Department of Neurology, University of Texas in Houston, Houston, Texas 77030, USA.
Stroke. 2010 Sep;41(9):2038-43. doi: 10.1161/STROKEAHA.110.586511. Epub 2010 Jul 22.
Clinical trials are assessing the efficacy of fibrinolysis in extended time windows for acute ischemic stroke.
An Internet-based survey was sent to 400 US vascular neurologists affiliated with a university to assess whether there are consensus opinions on how they treat patients beyond 3 hours from symptom onset and which patients they are willing to enroll into clinical trials of fibrinolysis for acute ischemic stroke.
We received 161 responses; 81% were male. Ninety-three percent of respondents treat patients with intravenous tissue plasminogen activator beyond 3 hours. More than 80% were treated beyond 3 hours with intra-arterial therapy (IAT). When asked if IAT improves stroke outcome, >50% selected the choice of "yes for middle cerebral artery and basilar occlusions" and only 2% selected the choice that "IAT does not improve outcome." Over half believe that imaging could be used to approximate the penumbra but with improvements to better identify salvageable tissue.

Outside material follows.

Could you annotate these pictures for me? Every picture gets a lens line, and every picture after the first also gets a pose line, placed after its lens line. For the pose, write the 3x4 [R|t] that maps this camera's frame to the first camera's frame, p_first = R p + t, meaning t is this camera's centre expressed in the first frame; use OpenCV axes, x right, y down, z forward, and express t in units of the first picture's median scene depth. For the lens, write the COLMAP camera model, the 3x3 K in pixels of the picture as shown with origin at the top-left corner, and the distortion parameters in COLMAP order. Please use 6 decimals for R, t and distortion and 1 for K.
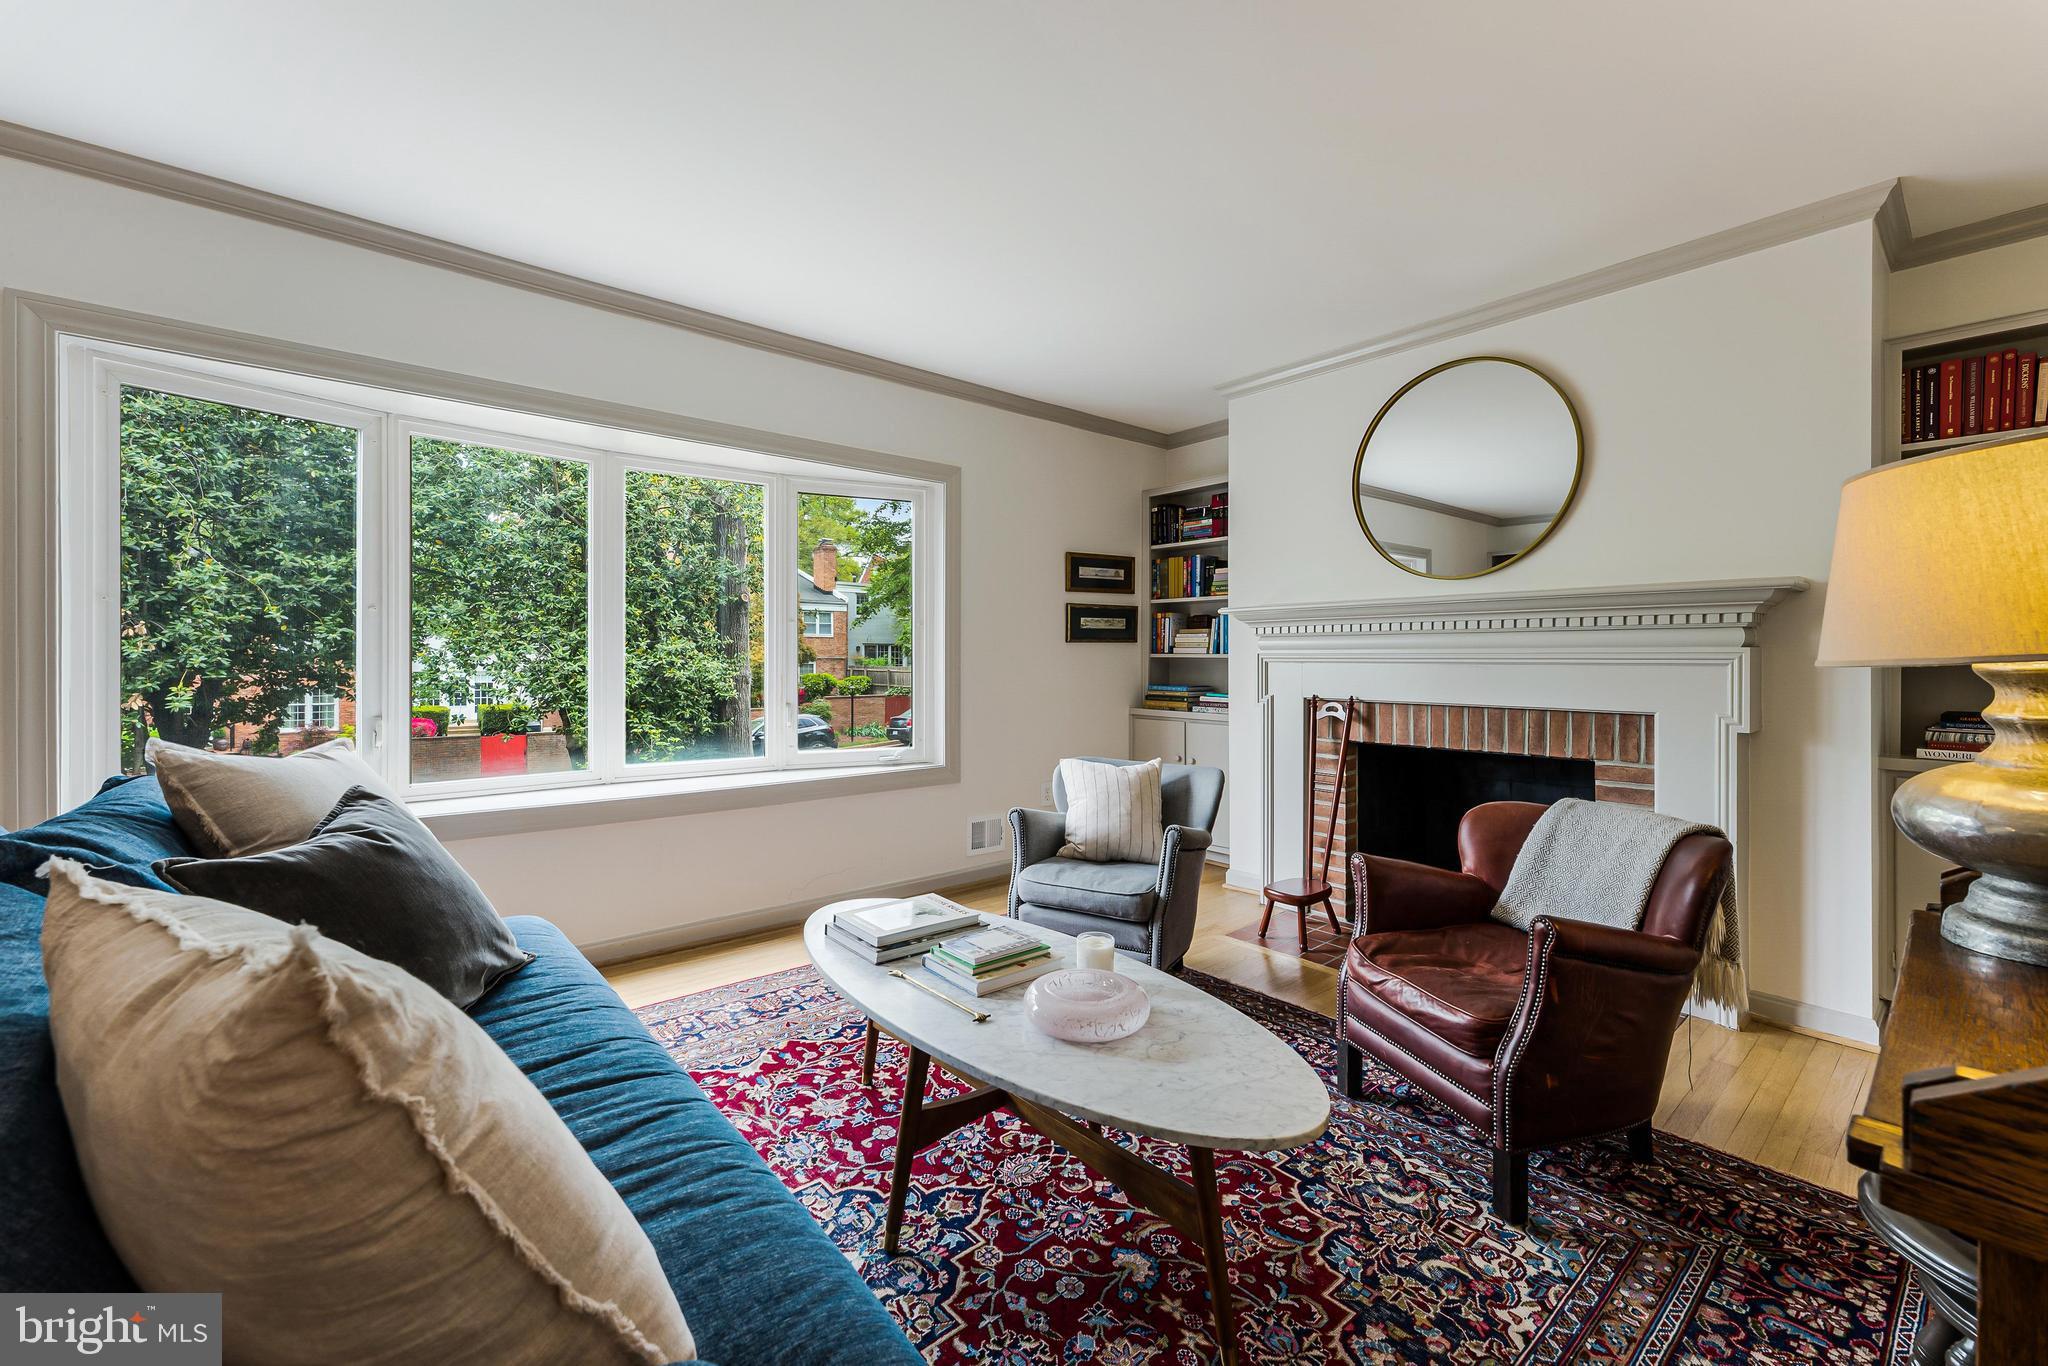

Eighty-seven percent were willing to enroll patients into a placebo-controlled intravenous thrombolysis beyond 3 hours. For IAT trials, >80% would randomize beyond 3 hours with or without prior intravenous treatment.
Vascular neurologists have been treating acute ischemic stroke beyond 3 hours with intravenous tissue plasminogen activator even before the American Heart Association guidelines supported extending the therapeutic window. There is a paradox among the respondents willing to enroll patients into trials involving IAT given that a majority is offering IAT as part of their practice. These results suggest that clinical practice may impair enrollment into trials testing reperfusion therapies for acute ischemic stroke.
临床试验正在评估溶栓治疗在急性缺血性脑卒中延长时间窗内的疗效。
我们向 400 名美国大学附属医院的血管神经科医生发送了一份在线调查,以评估他们在发病后 3 小时以上如何治疗患者,以及他们愿意将哪些患者纳入急性缺血性脑卒中溶栓临床试验。
我们共收到 161 份回复,其中 81%为男性。93%的受访者会对发病 3 小时后的患者使用静脉组织型纤溶酶原激活剂进行治疗。超过 80%的患者会接受动脉内治疗(IAT),治疗时间超过 3 小时。当被问及 IAT 是否能改善卒中预后时,超过 50%的人选择了“对大脑中动脉和基底动脉闭塞有效”,只有 2%的人选择了“IAT 不能改善预后”。超过一半的人认为影像学可以用来估计半暗带,但需要改进以更好地识别可挽救的组织。87%的人愿意在发病 3 小时后纳入静脉溶栓的安慰剂对照试验。对于 IAT 试验,超过 80%的人会在发病 3 小时后进行随机分组,无论是否有前期静脉治疗。
血管神经科医生在《美国心脏协会指南》支持延长治疗窗之前,就已经开始对发病 3 小时后的急性缺血性脑卒中患者使用静脉组织型纤溶酶原激活剂进行治疗。尽管大多数人在提供 IAT 作为治疗的一部分,但愿意将患者纳入涉及 IAT 的试验,这一现象存在矛盾。这些结果表明,临床实践可能会影响急性缺血性脑卒中再灌注治疗试验的入组。